++++ Texte à analyser ++++

L’environnement des libertés en ligne se détériore à grande vitesse. C’est le constat dressé par Paradigm Initiative (PIN) et Civic Watch, le 15 avril 2025 à Yaoundé, sur la base d’une année marquée par la censure, la surveillance et l’intimidation à l’approche de l’élection présidentielle prévue en octobre 2025.
Les deux organisations, spécialisées dans la défense des droits numériques, dénoncent « l’opacité » d’une gouvernance qui se traduit par des restrictions croissantes de l’espace civique, la multiplication des poursuites contre les journalistes et l’usage de lois aux formulations vagues pour museler la contestation en ligne. PIN affirme avoir recensé une hausse inquiétante des violations entre 2024 et 2025.

++++ Données enregistrées ++++

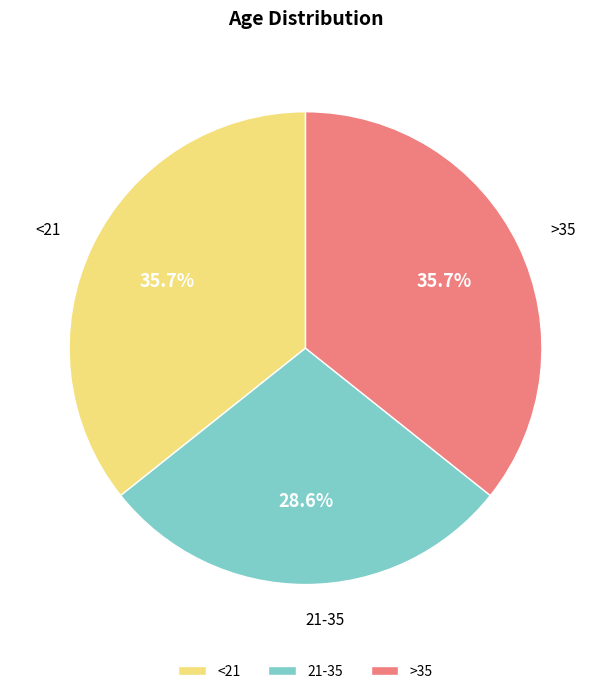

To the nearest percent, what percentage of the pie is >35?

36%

++++
++++ Données enregistrées ++++

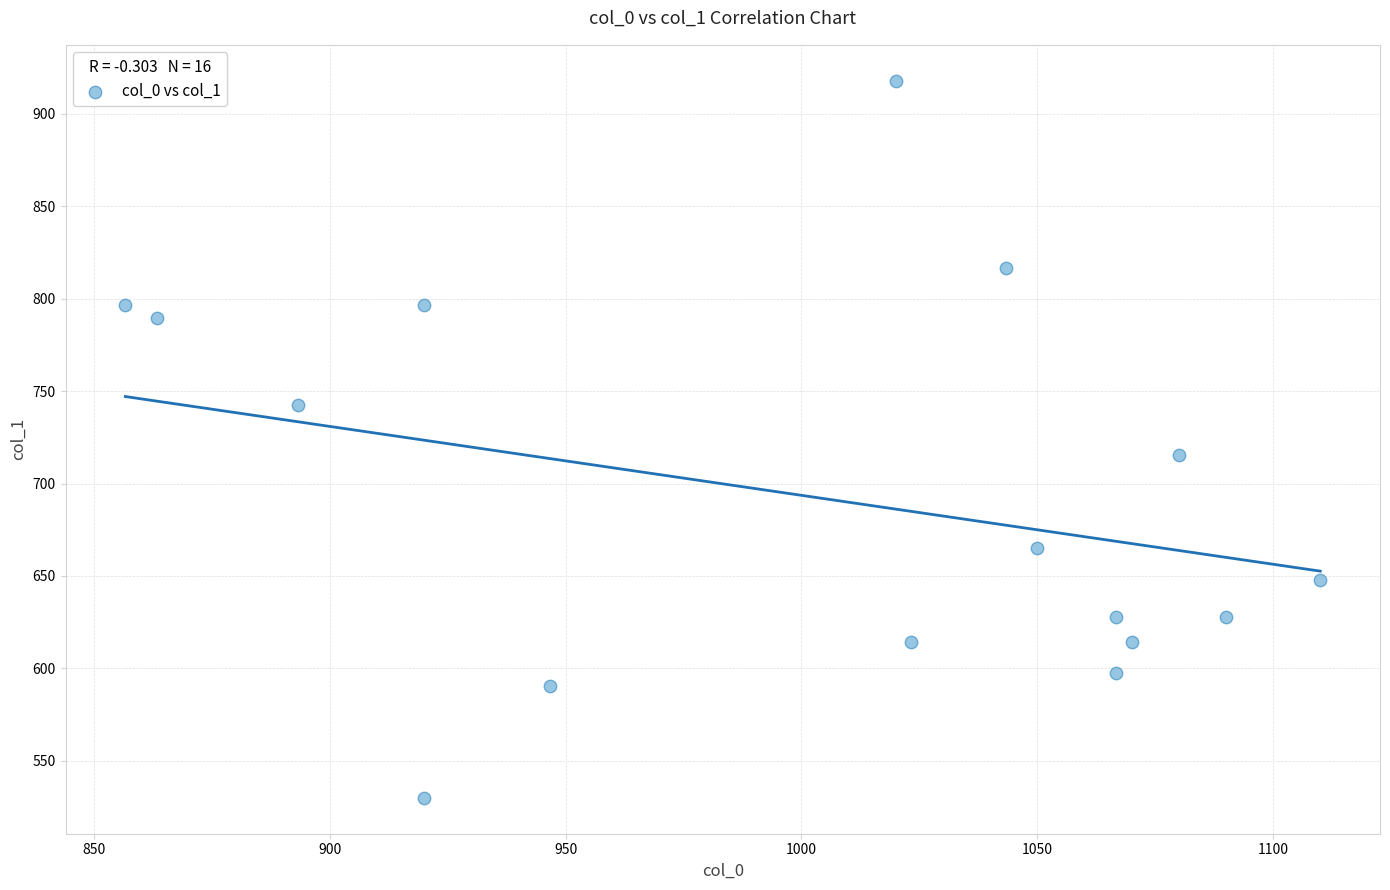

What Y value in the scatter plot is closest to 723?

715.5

++++

» Activité A: Dans le texte sur les libertés en ligne, relevez tous les phénomènes qui ont marqué l'année selon le constat de Paradigm Initiative et Civic Watch.
» Activité B: Extrayez, s'il vous plaît, le passage du texte sur les libertés en ligne qui commence par « L’environnement des libertés » et se poursuit jusqu'à « en octobre 2025. ».

» Réponse A:
- la censure
- la surveillance
- l'intimidation

» Réponse B:
L’environnement des libertés en ligne se détériore à grande vitesse. C’est le constat dressé par Paradigm Initiative (PIN) et Civic Watch, le 15 avril 2025 à Yaoundé, sur la base d’une année marquée par la censure, la surveillance et l’intimidation à l’approche de l’élection présidentielle prévue en octobre 2025.